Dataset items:
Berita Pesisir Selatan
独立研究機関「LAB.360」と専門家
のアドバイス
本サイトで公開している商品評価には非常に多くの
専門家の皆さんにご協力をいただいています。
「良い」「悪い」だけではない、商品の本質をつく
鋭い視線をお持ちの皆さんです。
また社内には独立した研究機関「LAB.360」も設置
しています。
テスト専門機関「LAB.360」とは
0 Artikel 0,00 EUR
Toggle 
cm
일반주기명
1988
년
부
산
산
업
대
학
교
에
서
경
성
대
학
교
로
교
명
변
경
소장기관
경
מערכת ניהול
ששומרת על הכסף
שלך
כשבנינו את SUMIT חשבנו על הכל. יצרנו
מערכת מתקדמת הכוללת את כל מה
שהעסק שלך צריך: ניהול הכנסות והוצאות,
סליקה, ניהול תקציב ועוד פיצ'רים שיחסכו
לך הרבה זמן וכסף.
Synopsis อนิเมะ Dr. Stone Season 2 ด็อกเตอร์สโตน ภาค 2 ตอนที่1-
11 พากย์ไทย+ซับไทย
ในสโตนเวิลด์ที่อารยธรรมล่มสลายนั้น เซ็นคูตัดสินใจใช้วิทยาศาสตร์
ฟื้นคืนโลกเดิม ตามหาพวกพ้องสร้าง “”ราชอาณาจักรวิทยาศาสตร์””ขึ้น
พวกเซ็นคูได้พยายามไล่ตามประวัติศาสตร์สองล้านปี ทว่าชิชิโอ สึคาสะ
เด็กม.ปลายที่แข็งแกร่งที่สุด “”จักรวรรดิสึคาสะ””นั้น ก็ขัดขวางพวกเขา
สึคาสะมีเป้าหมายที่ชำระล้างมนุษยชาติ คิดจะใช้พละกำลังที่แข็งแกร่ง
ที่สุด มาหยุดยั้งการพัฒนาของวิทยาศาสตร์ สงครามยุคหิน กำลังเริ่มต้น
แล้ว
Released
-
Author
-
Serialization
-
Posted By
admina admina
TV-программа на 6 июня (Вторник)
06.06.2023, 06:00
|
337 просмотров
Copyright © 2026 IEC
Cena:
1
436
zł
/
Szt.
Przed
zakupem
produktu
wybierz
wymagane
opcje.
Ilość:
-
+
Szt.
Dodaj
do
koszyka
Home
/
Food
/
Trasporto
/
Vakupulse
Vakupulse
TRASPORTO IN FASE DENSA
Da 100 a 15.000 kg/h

● TO DO: Your response should be an exact copy of all the records.

● WRITTEN SOLUTION:
Berita Pesisir Selatan
独立研究機関「LAB.360」と専門家
のアドバイス
本サイトで公開している商品評価には非常に多くの
専門家の皆さんにご協力をいただいています。
「良い」「悪い」だけではない、商品の本質をつく
鋭い視線をお持ちの皆さんです。
また社内には独立した研究機関「LAB.360」も設置
しています。
テスト専門機関「LAB.360」とは
0 Artikel 0,00 EUR
Toggle 
cm
일반주기명
1988
년
부
산
산
업
대
학
교
에
서
경
성
대
학
교
로
교
명
변
경
소장기관
경
מערכת ניהול
ששומרת על הכסף
שלך
כשבנינו את SUMIT חשבנו על הכל. יצרנו
מערכת מתקדמת הכוללת את כל מה
שהעסק שלך צריך: ניהול הכנסות והוצאות,
סליקה, ניהול תקציב ועוד פיצ'רים שיחסכו
לך הרבה זמן וכסף.
Synopsis อนิเมะ Dr. Stone Season 2 ด็อกเตอร์สโตน ภาค 2 ตอนที่1-
11 พากย์ไทย+ซับไทย
ในสโตนเวิลด์ที่อารยธรรมล่มสลายนั้น เซ็นคูตัดสินใจใช้วิทยาศาสตร์
ฟื้นคืนโลกเดิม ตามหาพวกพ้องสร้าง “”ราชอาณาจักรวิทยาศาสตร์””ขึ้น
พวกเซ็นคูได้พยายามไล่ตามประวัติศาสตร์สองล้านปี ทว่าชิชิโอ สึคาสะ
เด็กม.ปลายที่แข็งแกร่งที่สุด “”จักรวรรดิสึคาสะ””นั้น ก็ขัดขวางพวกเขา
สึคาสะมีเป้าหมายที่ชำระล้างมนุษยชาติ คิดจะใช้พละกำลังที่แข็งแกร่ง
ที่สุด มาหยุดยั้งการพัฒนาของวิทยาศาสตร์ สงครามยุคหิน กำลังเริ่มต้น
แล้ว
Released
-
Author
-
Serialization
-
Posted By
admina admina
TV-программа на 6 июня (Вторник)
06.06.2023, 06:00
|
337 просмотров
Copyright © 2026 IEC
Cena:
1
436
zł
/
Szt.
Przed
zakupem
produktu
wybierz
wymagane
opcje.
Ilość:
-
+
Szt.
Dodaj
do
koszyka
Home
/
Food
/
Trasporto
/
Vakupulse
Vakupulse
TRASPORTO IN FASE DENSA
Da 100 a 15.000 kg/h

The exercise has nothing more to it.